**EXERCISE**
Copy out each line in the listing below that contains the string "mesta".

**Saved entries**
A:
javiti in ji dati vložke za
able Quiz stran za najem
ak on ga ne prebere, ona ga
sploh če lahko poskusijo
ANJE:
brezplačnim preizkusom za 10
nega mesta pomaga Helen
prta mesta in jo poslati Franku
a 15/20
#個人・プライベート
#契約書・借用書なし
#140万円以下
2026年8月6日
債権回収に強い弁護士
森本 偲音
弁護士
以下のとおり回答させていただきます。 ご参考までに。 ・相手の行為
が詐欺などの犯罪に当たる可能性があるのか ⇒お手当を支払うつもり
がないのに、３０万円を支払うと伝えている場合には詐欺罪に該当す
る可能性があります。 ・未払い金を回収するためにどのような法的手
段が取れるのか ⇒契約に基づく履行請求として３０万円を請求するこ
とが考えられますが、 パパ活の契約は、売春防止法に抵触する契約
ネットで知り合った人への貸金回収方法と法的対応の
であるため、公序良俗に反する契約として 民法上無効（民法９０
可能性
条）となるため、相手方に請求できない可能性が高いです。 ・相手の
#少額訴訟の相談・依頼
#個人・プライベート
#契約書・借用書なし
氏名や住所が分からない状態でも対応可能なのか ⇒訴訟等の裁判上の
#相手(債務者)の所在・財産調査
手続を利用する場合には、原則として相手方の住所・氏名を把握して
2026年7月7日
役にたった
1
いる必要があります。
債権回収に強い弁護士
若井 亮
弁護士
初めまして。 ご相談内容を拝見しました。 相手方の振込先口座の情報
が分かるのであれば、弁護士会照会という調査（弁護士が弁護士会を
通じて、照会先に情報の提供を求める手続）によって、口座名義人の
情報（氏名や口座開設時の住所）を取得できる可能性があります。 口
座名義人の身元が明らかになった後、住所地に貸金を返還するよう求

**RESPONSE BELOW**
nega mesta pomaga Helen
prta mesta in jo poslati Franku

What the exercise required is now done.